Document excerpt
December 25, 2024

Is the FDA Changing Its Mind About Antibiotic Use in Animals?

In December 2011, the FDA decided not to withdraw the antibiotics penicillin and tetracycline from animal feed. This decision, which was not announced publicly but was quietly published in a post in the Federal Register, was met with widespread criticism by environmental groups and medical professionals.

In a new move, federal drug regulators announced today that ranchers and farmers must restrict extralabel use of a class of antibiotics known as cephalosporins in cattle, swine, chickens, and turkeys. These drugs, which include the names Keflex, Rocephin, Cedax, and Cefzil, are prescribed before surgery and used to treat strep throat, pneumonia, pelvic inflammatory disease, bronchitis, urinary tract infections, and skin infections. These antibiotics are critically important to human health.

Celphalosporins are used to treat infections in cattle, poultry, and pigs, and are injected into fertilized eggs as a matter of course. The FDA wants to restrict some, but not all, uses of this antibiotic in agriculture. Farmers and ranchers are using the drugs in “extralabel” ways. That means the antibiotics are used in ways not directed on the label or in manufacturer documents.

Input data
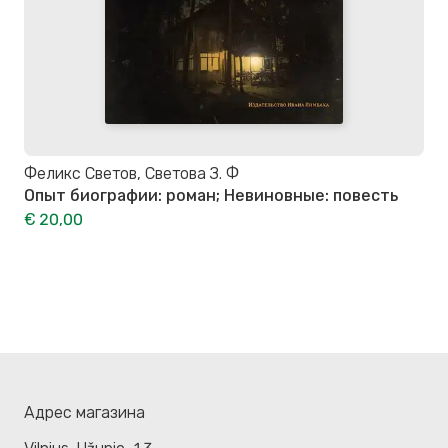
Феликс Светов, Светова З. Ф
Опыт биографии: роман; Невиновные: повесть
€ 20,00
Адрес магазина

Explore the material
A. Answer these questions about the article on the FDA and antibiotics in animals:
(i) Which two antibiotics did the FDA decide in December 2011 not to withdraw from animal feed?
(ii) Which four kinds of animals does the new restriction on extralabel cephalosporin use cover?
(iii) What does "extralabel" use mean?
B. Write the next part of the article on the FDA and antibiotics in animals, picking up after its last sentence.

Answers by item
A.
(i) Penicillin and tetracycline.
(ii) Cattle, swine, chickens, and turkeys.
(iii) Using the antibiotics in ways not directed on the label or in manufacturer documents.

B.
Antibiotics are routinely used as a subtherapeutic treatments to increase an animal’s growth rate and to prevent disease caused by living conditions on large farms. This practice has led to an an increase in antibiotic-resistant pathogens, which concerns scientists and health care workers.

If you’d like to comment on this rule, visit Regulations.gov with the docket number FDA-2008-N-0326. The comment period will open on January 6, 2012. In 2008, 170 comments against and 2 comments supporting the restriction were enough for the FDA to revoke the first order.